Fish passage has been an ongoing problem on the river, said Doucet. Despite efforts to get the fish ladder at the dam improved and a proper ladder installed by the powerhouse, it hasn't happened.
'It's B.S.'
What the area needs, he said, is effective fish passage.
"You can define fish passage as having two fish go up the ladder. That is not effective fish passage."
In a statement, a spokesperson for Nova Scotia Power said protection of the environment, fish and fish habitat are "very important" to the company.
"We are working closely with DFO to assess the situation. Operations at our Tusket hydro system have run as they normally would, keeping water levels at the appropriate level throughout the fish migration season."
A spokesperson for DFO told CBC in a statement that the department is monitoring and assessing the situation and working with Nova Scotia Power on fish passage on the Tusket River system.
The spokesperson said the department first learned of reports of the fish kill on May 17.
Doucet said he's not happy that, as co-chair of the advisory committee, he was not told about the kill when DFO learned about it.
"It shows where I stand — where we stand — in this advisory committee," he said. "We thought, possibly, DFO is there to hear some of our concerns. By being left in the dark and not being notified tells me it's B.S."
The season has been shortened in recent years because of concerns about fish stocks.
Fishing has been reduced from five days a week to three. And while the season legally opens on March 15, Doucet said everyone agreed to wait until the beginning of April to begin fishing to further help the stocks. The season closed Monday.
Although Doucet acknowledges stocks were "in a mess" three or four years ago, he said things seem to be turning around.

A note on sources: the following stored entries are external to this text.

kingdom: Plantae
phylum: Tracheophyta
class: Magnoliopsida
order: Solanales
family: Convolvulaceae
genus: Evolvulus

"The last two years — especially this year — the volume of fish that's on this river is the largest I've seen in the 32 years that I've been in the game."
But those gains don't mean much without effective fish passage. Aaron Leblanc used to fish the river before moving to another out of concern about fish passage and the ongoing work by Nova Scotia Power at the dam, which is years behind schedule and millions of dollars over budget.
Doucet said the most recent fish count for the year estimates about a million fish have gone up the river.
'That's a whole season's fish'
To lose 100,000 fish will have significant implications, said Leblanc.
"That's a whole season's fish and they haven't gotten to spawn yet," said Leblanc.
"We reduced our fishing efforts over the last three or four years to try and help the fish population. To see something like that, it breaks your heart."
Gaspereau are caught using dip nets or gillnets.
There are 27 commercial gillnet licence holders and about 60 commercial dip net licence holders on the Tusket River. Primarily a bait fishery, the species has become valuable not just for the fishermen who catch them but for the broader fishing industry.
Doucet estimates the gaspereau fishery is worth more than $2 million, but he said its value extends to the lucrative lobster fishery, which is turning to the fish as a bait option at a time when other species, such as mackerel and herring, are facing stock challenges of their own.
"Fresh bait is not available as plentiful as it was in the past," said Doucet.
"So you put a good fresh product — bait — on a lobster pot, they're generating a higher catch, which provides a lot more money on that end."